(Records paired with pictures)
•••••

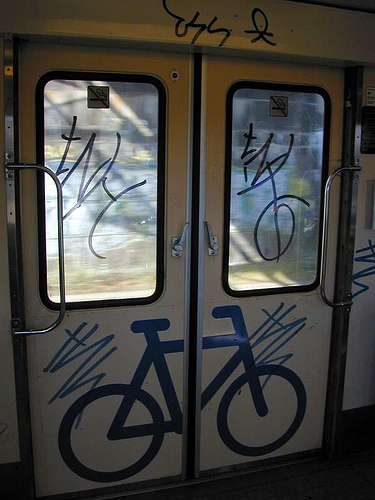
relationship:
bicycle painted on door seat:
[52, 300, 327, 492] [123, 315, 174, 339]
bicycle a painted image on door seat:
[52, 300, 327, 492] [123, 315, 174, 339]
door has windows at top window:
[13, 48, 348, 495] [227, 85, 329, 289]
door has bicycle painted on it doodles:
[10, 36, 353, 498] [43, 320, 116, 429]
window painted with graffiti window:
[41, 77, 156, 300] [227, 85, 329, 289]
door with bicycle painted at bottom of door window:
[10, 36, 353, 498] [227, 85, 329, 289]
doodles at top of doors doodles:
[43, 320, 118, 427] [56, 115, 147, 258]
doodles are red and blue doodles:
[247, 299, 305, 390] [56, 115, 147, 258]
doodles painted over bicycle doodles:
[159, 0, 274, 45] [56, 115, 147, 258]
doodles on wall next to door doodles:
[236, 119, 311, 260] [56, 115, 147, 258]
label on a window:
[265, 94, 290, 117] [41, 77, 156, 300]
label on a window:
[269, 95, 290, 117] [227, 85, 329, 289]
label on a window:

•••••

== Instructions to follow ==
Present every line of the material above as a numbered list, skipping any blank lines and leaving the pictures out.

== Task output ==
1. relationship:
2. bicycle painted on door seat:
3. [52, 300, 327, 492] [123, 315, 174, 339]
4. bicycle a painted image on door seat:
5. [52, 300, 327, 492] [123, 315, 174, 339]
6. door has windows at top window:
7. [13, 48, 348, 495] [227, 85, 329, 289]
8. door has bicycle painted on it doodles:
9. [10, 36, 353, 498] [43, 320, 116, 429]
10. window painted with graffiti window:
11. [41, 77, 156, 300] [227, 85, 329, 289]
12. door with bicycle painted at bottom of door window:
13. [10, 36, 353, 498] [227, 85, 329, 289]
14. doodles at top of doors doodles:
15. [43, 320, 118, 427] [56, 115, 147, 258]
16. doodles are red and blue doodles:
17. [247, 299, 305, 390] [56, 115, 147, 258]
18. doodles painted over bicycle doodles:
19. [159, 0, 274, 45] [56, 115, 147, 258]
20. doodles on wall next to door doodles:
21. [236, 119, 311, 260] [56, 115, 147, 258]
22. label on a window:
23. [265, 94, 290, 117] [41, 77, 156, 300]
24. label on a window:
25. [269, 95, 290, 117] [227, 85, 329, 289]
26. label on a window:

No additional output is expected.